These diverse workloads consume different system resources and demand different priorities. It’s important to have a process in place to monitor and manage these workloads. Operational BI queries tend to be less taxing and retrieve only a few rows from a database. On the other hand, ad-hoc queries present unpredictable resource consumption and at times could access multiple years of data–necessitating scans of billions of rows. In between operational BI and ad-hoc queries lie static reports, which present a more repeatable resource requirement, but still need to be completed.
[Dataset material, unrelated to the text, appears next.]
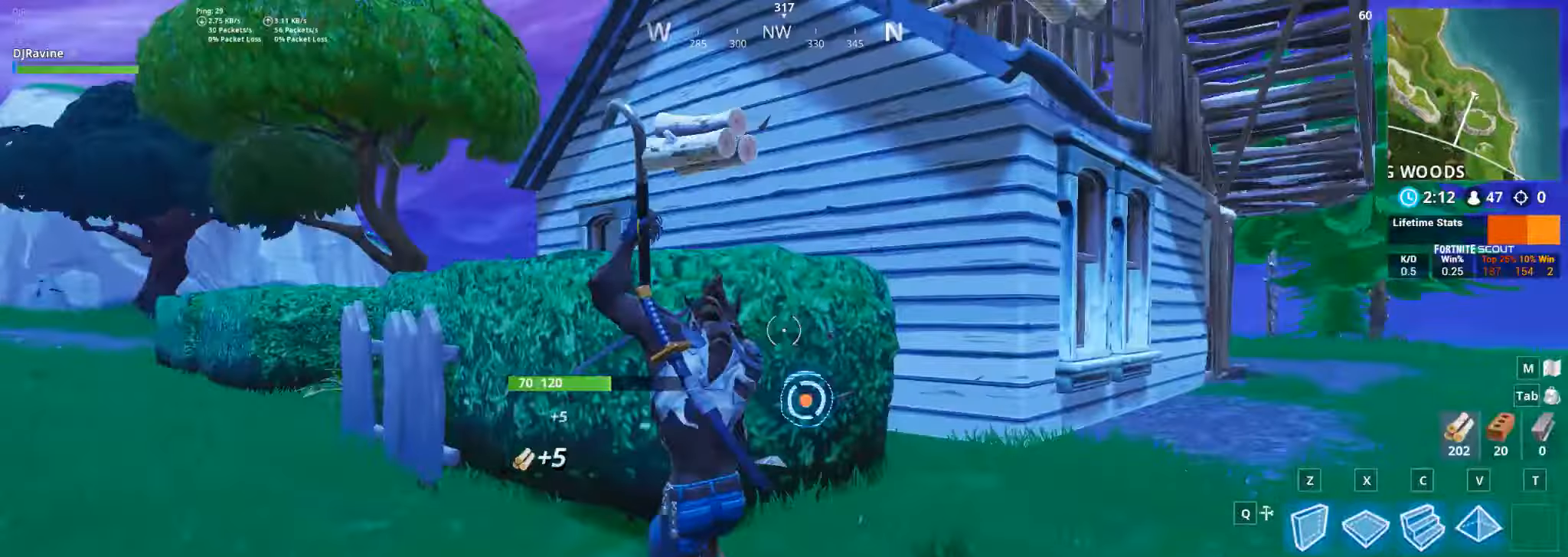
{"dt_ms": 500, "keys": ["a", "w"], "mouse": ["left"], "events": [[133, "w", "down"]]}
Eliminating CPU Monopolization

One of the biggest BI workload-management challenges is eliminating query CPU monopolization. A large query taking up all of the available CPU cycles affects everyone and will surely have a negative impact on business. Large queries can be managed using two approaches. First, a database administrator (DBA) can screen all of the queries ahead of time looking for CPU-intensive queries. These large queries are then scheduled to run off shift. A disadvantage of this approach is screening queries can be time consuming and isn’t fool proof. Occasionally, a large query gets by the screening process and enters the system during peak hours.

The second technique takes a more passive approach. Instead of screening the queries prior to execution, a DBA sets up a governor (e.g., a DB2* resource limit facility) to cancel a query after it consumes a specific number of CPU cycles. This is less labor intensive, but the downside is precious CPU cycles are wasted.

IBM’s z/OS* Workload Manager (WLM) offers a capability that doesn’t come with the disadvantages of either of the aforementioned approaches. It doesn’t require a DBA to spend tedious amounts of time pre-screening queries, nor does it squander valuable CPU resources without accomplishing useful work. Instead, it constantly monitors workload-resource consumption and makes adjustments based on goals defined during installation. A three-step approach for assessing and refining the WLM service definition with regard to mixed BI workloads is recommended. Optimally, the z/OS and DB2 administrators would work together to complete these steps.

  1. Construct a summary table view of the BI workloads, their importance to the business, objectives and the current WLM and DB2 schemes.
  2. Collect WLM and DB2 performance data for your BI workloads.
  3. Review WLM recommendations and evaluate performance results versus WLM service definition and business goals.

The value of this exercise, at minimum, better prepares the performance administrator for discussions and decisions surrounding BI workload resource management and resource growth. At maximum, it results in better alignment of system resources with business goals, yielding a more efficient system and happier end users.